La novela se titula Mr. Vértigo (Booket) y nos cuenta las peripecias de este niño volador a lo largo de los caminos de la Norteamérica profunda. Es una de las mejores novelas de Auster, sin duda, y su personaje, el niño al que el Maestro Yehudi enseña a saltarse la ley de gravitación universal, es uno de los más logrados por el escritor de Brooklyn que, como acostumbra, nos presenta la felicidad como algo pasajero. Por ello, la dicha no le dura siempre al niño; la tendencia natural a la pérdida de orden en un sistema, es decir, la entropía, llega con la pubertad; el sistema hormonal va a interferir en su capacidad para volar, como si la gravedad hubiese urdido su venganza en el momento más oportuno.

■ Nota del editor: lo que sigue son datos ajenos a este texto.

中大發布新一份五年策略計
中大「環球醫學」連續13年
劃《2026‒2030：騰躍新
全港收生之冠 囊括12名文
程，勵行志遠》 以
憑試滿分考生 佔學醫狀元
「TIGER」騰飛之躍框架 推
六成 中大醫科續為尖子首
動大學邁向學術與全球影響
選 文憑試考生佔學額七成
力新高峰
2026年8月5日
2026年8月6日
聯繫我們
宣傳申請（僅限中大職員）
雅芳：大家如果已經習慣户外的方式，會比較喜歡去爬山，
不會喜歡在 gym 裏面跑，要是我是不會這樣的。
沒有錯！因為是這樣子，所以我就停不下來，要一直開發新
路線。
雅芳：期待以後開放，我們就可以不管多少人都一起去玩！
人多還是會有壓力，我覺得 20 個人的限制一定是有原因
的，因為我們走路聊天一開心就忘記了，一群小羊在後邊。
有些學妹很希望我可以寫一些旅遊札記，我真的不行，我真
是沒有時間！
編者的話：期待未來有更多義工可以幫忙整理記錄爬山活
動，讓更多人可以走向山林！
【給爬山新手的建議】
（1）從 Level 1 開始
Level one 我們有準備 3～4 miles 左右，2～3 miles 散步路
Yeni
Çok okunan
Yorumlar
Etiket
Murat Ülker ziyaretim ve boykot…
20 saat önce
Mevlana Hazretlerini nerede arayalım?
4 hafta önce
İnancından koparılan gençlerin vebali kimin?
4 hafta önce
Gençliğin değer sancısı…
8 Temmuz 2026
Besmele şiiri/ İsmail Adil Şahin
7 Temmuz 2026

Antes de seguir, recordemos que la interacción gravitatoria es la interacción dominante a gran escala o escala cosmológica, una arruga del tejido espacio-tiempo que consigue que la Tierra sea capaz de atraer lo que se sitúa en su esfera de influencia o campo gravitatorio. De esta manera, la famosa manzana del pecado newtoniano es atraída por el campo gravitatorio de la Tierra, cosa que nunca podrá ocurrir al contrario, ya que la manzana en relación con la Tierra carece de campo gravitatorio.

Ya sabemos que la Tierra no atrae a todos los cuerpos por igual, sino dependiendo de la masa de cada uno. Por ejemplo, la Tierra atrae a un cuerpo de 30 kilos, como puede ser el cuerpo del niño, con treinta veces más fuerza que a una manzana, lo que sucede es que la manzana opone treinta veces menos resistencia que el cuerpo del niño.

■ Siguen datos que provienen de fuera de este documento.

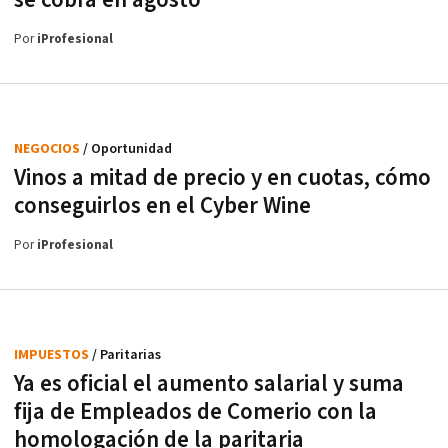
se cobra en agosto
Por
iProfesional
NEGOCIOS
/ Oportunidad
Vinos a mitad de precio y en cuotas, cómo
conseguirlos en el Cyber Wine
Por
iProfesional
IMPUESTOS
/ Paritarias
Ya es oficial el aumento salarial y suma
fija de Empleados de Comerio con la
homologación de la paritaria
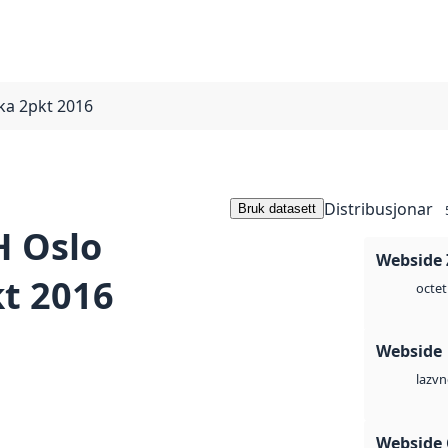
a 2pkt 2016
Distribusjonar
Bruk datasett
 Oslo
Webside 
t 2016
octet
Webside
vn
laz
Webside 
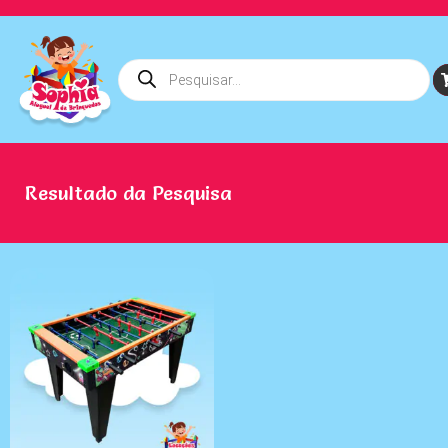
Resultado da Pesquisa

Por estas cosas, cuando se trata de caer, tanto la manzana como el niño caen a la misma velocidad en el vacío, y esto se debe a que en el vacío no hay fuerza de resistencia que se oponga al movimiento de caída del que depende la masa de los cuerpos. Y estos detalles están presentes en la novela de Auster, aunque no se hable expresamente sobre ellos.

Para ilustrar esto último no está de más hacer referencia a un experimento curioso. Se trata del denominado “collar de Newton”, una cadena de bolitas que sale de un recipiente, desafiando la “fuerza” de la gravedad.

El dibujo que forma la cadena en el aire, saltando del vaso, depende de la gravedad que tira hacia abajo y de la fuerza ascendente que nace de la cadena que todavía está en el vaso. Estas fuerzas opuestas crean el efecto mágico donde la cadena parece flotar por encima del recipiente. Es ciencia, aunque parezca lo contrario. En las novelas de Paul Auster ocurre lo mismo, pero al revés. Es lo que tiene de bueno su literatura.

El hacha de piedra es una sección donde Montero Glez, con voluntad de prosa, ejerce su asedio particular a la realidad científica para manifestar que ciencia y arte son formas complementarias de conocimiento.